Les effets funestes d'une liquidation de la Grèce
Le plan du FMI pour la Grèce est tout à fait inadapté à la situation délicate dans laquelle se trouvent la Grèce et l’Europe, critique l’eurodéputé socialiste Emmanuel Maurel dans le journal économique libéral La Tribune :
«Le FMI souhaiterait liquider la Grèce comme une entreprise qu'on place en redressement judiciaire. C'est oublier que ce jeu-là implique 12 millions de citoyens dont près de 25 pour cent sont touchés par la pauvreté, un système politique qui ne survivrait pas à une telle déstabilisation et conduirait aux portes du pouvoir les néonazis d'Aube dorée déjà bien présents au Parlement Grec, et une situation sécuritaire représentant un enjeu vital pour l'Union européenne qui transforme progressivement la Grèce en un gigantesque camp de réfugiés tout en laissant ses membres fermer leurs frontières avec elle.»

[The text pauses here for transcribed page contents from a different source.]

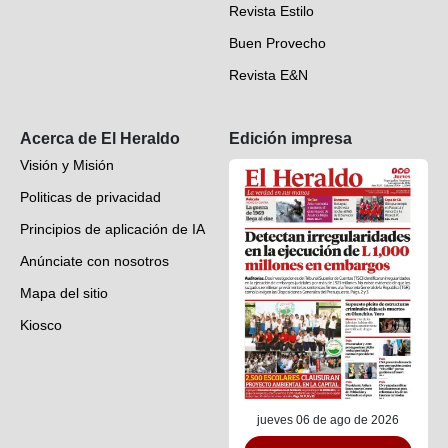
Revista Estilo
Hondureños en el mundo
Buen Provecho
Revista E&N
Suscripción
Acerca de El Heraldo
Edición impresa
Visión y Misión
Politicas de privacidad
Principios de aplicación de IA
Anúnciate con nosotros
Mapa del sitio
Kiosco
Preguntas frecuentes
Contáctenos
jueves 06 de ago de 2026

Les jours de Tsipras sont comptés
Le FMI a visiblement l’intention de contraindre Merkel à accepter une remise de dette pour la Grèce. C’est ce qui ressort de la conversation téléphonique divulguée par Wikileaks. Le Premier ministre grec Alexis Tsipras sera poussé vers la sortie, assure le journal en ligne libéral To Vima :
«La position de Berlin est claire : elle feint d’ignorer l’existence même de cette révélation. Il a également été annoncé, de façon tout aussi officielle, qu’il n’y aura pas de discussion sur la dette. … A ceci s’ajoute la fermeture permanente des frontières : la Grèce n’est pas parvenue à convaincre les autres pays que seule la solidarité européenne permettrait de surmonter la crise des réfugiés. … Du point de vue des créanciers, Tsipras n’a plus aucune utilité. Il ne reste plus qu’à faire passer la réforme des retraites au Parlement, préparée directement par les créanciers en lieu et place du chef de gouvernement. Une fois le projet adopté, Tsipras pourra s’en aller.»
Berlin doit accepter les exigences du FMI
Berlin sera contrainte d'accepter au final une remise de dette pour la Grèce, estime le quotidien conservateur Die Welt :
«Le FMI a souligné qu’il était irréaliste de croire que les Grecs puissent encore atteindre des objectifs de réforme si élevés tout en garantissant la soutenabilité de la dette du pays. Or celle-ci constitue la condition indispensable à une participation future du FMI aux aides accordées à la Grèce. … Ce qui est frappant en tout cas, c’est que le FMI commence à se ranger du côté du gouvernement grec. Mais Alexis Tsipras, en raison de son aversion pour l’institution financière, ne s'en rend pas compte. Berlin devrait regarder de près ce qui se trame au FMI. Car son principal allié jusque-là sur la question des réformes accroît la pression. Et Merkel ayant fait de la participation du FMI une condition sine qua non, elle sera obligée de céder, d’autant plus qu’avec la crise des réfugiés, elle ne peut courir le risque d’une exclusion de la Grèce de l'euro.»